# EXERCISE AIM
Every record shown below should be duplicated exactly.

# Data extracted from a collection
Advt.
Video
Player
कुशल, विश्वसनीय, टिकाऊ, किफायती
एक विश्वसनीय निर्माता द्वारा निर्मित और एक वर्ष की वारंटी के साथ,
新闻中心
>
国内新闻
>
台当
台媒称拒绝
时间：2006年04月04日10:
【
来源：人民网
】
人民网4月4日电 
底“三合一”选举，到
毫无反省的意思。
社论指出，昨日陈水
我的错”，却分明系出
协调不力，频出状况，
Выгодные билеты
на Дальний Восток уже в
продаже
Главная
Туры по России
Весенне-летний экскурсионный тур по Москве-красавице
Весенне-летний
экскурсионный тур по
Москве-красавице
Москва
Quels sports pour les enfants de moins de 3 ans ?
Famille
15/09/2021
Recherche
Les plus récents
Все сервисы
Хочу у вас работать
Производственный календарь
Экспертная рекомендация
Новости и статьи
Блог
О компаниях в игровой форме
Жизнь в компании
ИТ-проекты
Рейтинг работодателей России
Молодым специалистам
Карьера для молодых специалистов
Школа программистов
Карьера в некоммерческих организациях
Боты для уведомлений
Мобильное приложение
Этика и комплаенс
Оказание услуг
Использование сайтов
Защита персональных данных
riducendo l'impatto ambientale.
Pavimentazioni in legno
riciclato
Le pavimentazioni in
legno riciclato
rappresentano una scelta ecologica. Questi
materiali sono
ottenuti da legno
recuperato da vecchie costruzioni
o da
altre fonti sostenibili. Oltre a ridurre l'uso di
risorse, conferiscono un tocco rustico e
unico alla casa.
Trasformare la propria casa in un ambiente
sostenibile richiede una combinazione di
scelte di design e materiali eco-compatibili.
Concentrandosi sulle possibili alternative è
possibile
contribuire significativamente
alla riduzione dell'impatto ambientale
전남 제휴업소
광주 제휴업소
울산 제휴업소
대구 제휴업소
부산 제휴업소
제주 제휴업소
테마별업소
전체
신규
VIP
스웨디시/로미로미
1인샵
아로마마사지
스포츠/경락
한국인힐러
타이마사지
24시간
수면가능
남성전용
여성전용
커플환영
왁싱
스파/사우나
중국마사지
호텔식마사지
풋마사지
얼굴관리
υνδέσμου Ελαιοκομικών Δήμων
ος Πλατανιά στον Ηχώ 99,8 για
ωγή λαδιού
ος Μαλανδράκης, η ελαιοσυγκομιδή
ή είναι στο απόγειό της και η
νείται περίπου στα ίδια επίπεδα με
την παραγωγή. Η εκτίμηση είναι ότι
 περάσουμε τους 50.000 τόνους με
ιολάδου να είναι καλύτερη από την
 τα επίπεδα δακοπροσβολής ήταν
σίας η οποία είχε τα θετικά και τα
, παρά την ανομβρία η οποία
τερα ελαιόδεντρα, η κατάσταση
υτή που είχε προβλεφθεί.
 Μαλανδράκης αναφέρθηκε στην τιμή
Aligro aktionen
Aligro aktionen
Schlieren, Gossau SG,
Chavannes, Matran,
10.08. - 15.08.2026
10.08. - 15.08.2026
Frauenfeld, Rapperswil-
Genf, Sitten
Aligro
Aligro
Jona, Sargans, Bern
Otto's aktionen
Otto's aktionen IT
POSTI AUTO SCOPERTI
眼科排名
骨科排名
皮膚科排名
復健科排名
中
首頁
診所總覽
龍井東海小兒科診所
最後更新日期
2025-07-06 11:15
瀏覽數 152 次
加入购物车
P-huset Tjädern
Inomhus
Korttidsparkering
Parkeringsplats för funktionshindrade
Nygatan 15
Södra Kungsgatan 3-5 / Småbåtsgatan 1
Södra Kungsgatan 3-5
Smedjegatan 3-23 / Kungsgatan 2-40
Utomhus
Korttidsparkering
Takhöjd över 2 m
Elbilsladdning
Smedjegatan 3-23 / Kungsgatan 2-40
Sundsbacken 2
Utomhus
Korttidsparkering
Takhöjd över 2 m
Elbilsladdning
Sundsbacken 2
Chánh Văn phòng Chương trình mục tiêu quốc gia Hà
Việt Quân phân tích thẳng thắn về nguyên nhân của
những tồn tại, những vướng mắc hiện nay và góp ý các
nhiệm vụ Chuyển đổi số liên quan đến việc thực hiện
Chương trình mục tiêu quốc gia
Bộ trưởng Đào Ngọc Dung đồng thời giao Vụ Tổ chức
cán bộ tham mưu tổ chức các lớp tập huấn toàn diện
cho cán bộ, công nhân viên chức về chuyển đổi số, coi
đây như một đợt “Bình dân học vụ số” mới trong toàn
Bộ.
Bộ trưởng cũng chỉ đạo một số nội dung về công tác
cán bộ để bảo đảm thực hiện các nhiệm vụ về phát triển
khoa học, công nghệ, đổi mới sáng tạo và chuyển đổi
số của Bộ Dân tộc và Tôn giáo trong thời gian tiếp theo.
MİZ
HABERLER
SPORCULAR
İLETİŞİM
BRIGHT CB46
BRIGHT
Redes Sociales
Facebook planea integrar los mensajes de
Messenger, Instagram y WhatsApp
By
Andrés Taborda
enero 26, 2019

# THE COMPLETED TASK
Advt.
Video
Player
कुशल, विश्वसनीय, टिकाऊ, किफायती
एक विश्वसनीय निर्माता द्वारा निर्मित और एक वर्ष की वारंटी के साथ,
新闻中心
>
国内新闻
>
台当
台媒称拒绝
时间：2006年04月04日10:
【
来源：人民网
】
人民网4月4日电 
底“三合一”选举，到
毫无反省的意思。
社论指出，昨日陈水
我的错”，却分明系出
协调不力，频出状况，
Выгодные билеты
на Дальний Восток уже в
продаже
Главная
Туры по России
Весенне-летний экскурсионный тур по Москве-красавице
Весенне-летний
экскурсионный тур по
Москве-красавице
Москва
Quels sports pour les enfants de moins de 3 ans ?
Famille
15/09/2021
Recherche
Les plus récents
Все сервисы
Хочу у вас работать
Производственный календарь
Экспертная рекомендация
Новости и статьи
Блог
О компаниях в игровой форме
Жизнь в компании
ИТ-проекты
Рейтинг работодателей России
Молодым специалистам
Карьера для молодых специалистов
Школа программистов
Карьера в некоммерческих организациях
Боты для уведомлений
Мобильное приложение
Этика и комплаенс
Оказание услуг
Использование сайтов
Защита персональных данных
riducendo l'impatto ambientale.
Pavimentazioni in legno
riciclato
Le pavimentazioni in
legno riciclato
rappresentano una scelta ecologica. Questi
materiali sono
ottenuti da legno
recuperato da vecchie costruzioni
o da
altre fonti sostenibili. Oltre a ridurre l'uso di
risorse, conferiscono un tocco rustico e
unico alla casa.
Trasformare la propria casa in un ambiente
sostenibile richiede una combinazione di
scelte di design e materiali eco-compatibili.
Concentrandosi sulle possibili alternative è
possibile
contribuire significativamente
alla riduzione dell'impatto ambientale
전남 제휴업소
광주 제휴업소
울산 제휴업소
대구 제휴업소
부산 제휴업소
제주 제휴업소
테마별업소
전체
신규
VIP
스웨디시/로미로미
1인샵
아로마마사지
스포츠/경락
한국인힐러
타이마사지
24시간
수면가능
남성전용
여성전용
커플환영
왁싱
스파/사우나
중국마사지
호텔식마사지
풋마사지
얼굴관리
υνδέσμου Ελαιοκομικών Δήμων
ος Πλατανιά στον Ηχώ 99,8 για
ωγή λαδιού
ος Μαλανδράκης, η ελαιοσυγκομιδή
ή είναι στο απόγειό της και η
νείται περίπου στα ίδια επίπεδα με
την παραγωγή. Η εκτίμηση είναι ότι
 περάσουμε τους 50.000 τόνους με
ιολάδου να είναι καλύτερη από την
 τα επίπεδα δακοπροσβολής ήταν
σίας η οποία είχε τα θετικά και τα
, παρά την ανομβρία η οποία
τερα ελαιόδεντρα, η κατάσταση
υτή που είχε προβλεφθεί.
 Μαλανδράκης αναφέρθηκε στην τιμή
Aligro aktionen
Aligro aktionen
Schlieren, Gossau SG,
Chavannes, Matran,
10.08. - 15.08.2026
10.08. - 15.08.2026
Frauenfeld, Rapperswil-
Genf, Sitten
Aligro
Aligro
Jona, Sargans, Bern
Otto's aktionen
Otto's aktionen IT
POSTI AUTO SCOPERTI
眼科排名
骨科排名
皮膚科排名
復健科排名
中
首頁
診所總覽
龍井東海小兒科診所
最後更新日期
2025-07-06 11:15
瀏覽數 152 次
加入购物车
P-huset Tjädern
Inomhus
Korttidsparkering
Parkeringsplats för funktionshindrade
Nygatan 15
Södra Kungsgatan 3-5 / Småbåtsgatan 1
Södra Kungsgatan 3-5
Smedjegatan 3-23 / Kungsgatan 2-40
Utomhus
Korttidsparkering
Takhöjd över 2 m
Elbilsladdning
Smedjegatan 3-23 / Kungsgatan 2-40
Sundsbacken 2
Utomhus
Korttidsparkering
Takhöjd över 2 m
Elbilsladdning
Sundsbacken 2
Chánh Văn phòng Chương trình mục tiêu quốc gia Hà
Việt Quân phân tích thẳng thắn về nguyên nhân của
những tồn tại, những vướng mắc hiện nay và góp ý các
nhiệm vụ Chuyển đổi số liên quan đến việc thực hiện
Chương trình mục tiêu quốc gia
Bộ trưởng Đào Ngọc Dung đồng thời giao Vụ Tổ chức
cán bộ tham mưu tổ chức các lớp tập huấn toàn diện
cho cán bộ, công nhân viên chức về chuyển đổi số, coi
đây như một đợt “Bình dân học vụ số” mới trong toàn
Bộ.
Bộ trưởng cũng chỉ đạo một số nội dung về công tác
cán bộ để bảo đảm thực hiện các nhiệm vụ về phát triển
khoa học, công nghệ, đổi mới sáng tạo và chuyển đổi
số của Bộ Dân tộc và Tôn giáo trong thời gian tiếp theo.
MİZ
HABERLER
SPORCULAR
İLETİŞİM
BRIGHT CB46
BRIGHT
Redes Sociales
Facebook planea integrar los mensajes de
Messenger, Instagram y WhatsApp
By
Andrés Taborda
enero 26, 2019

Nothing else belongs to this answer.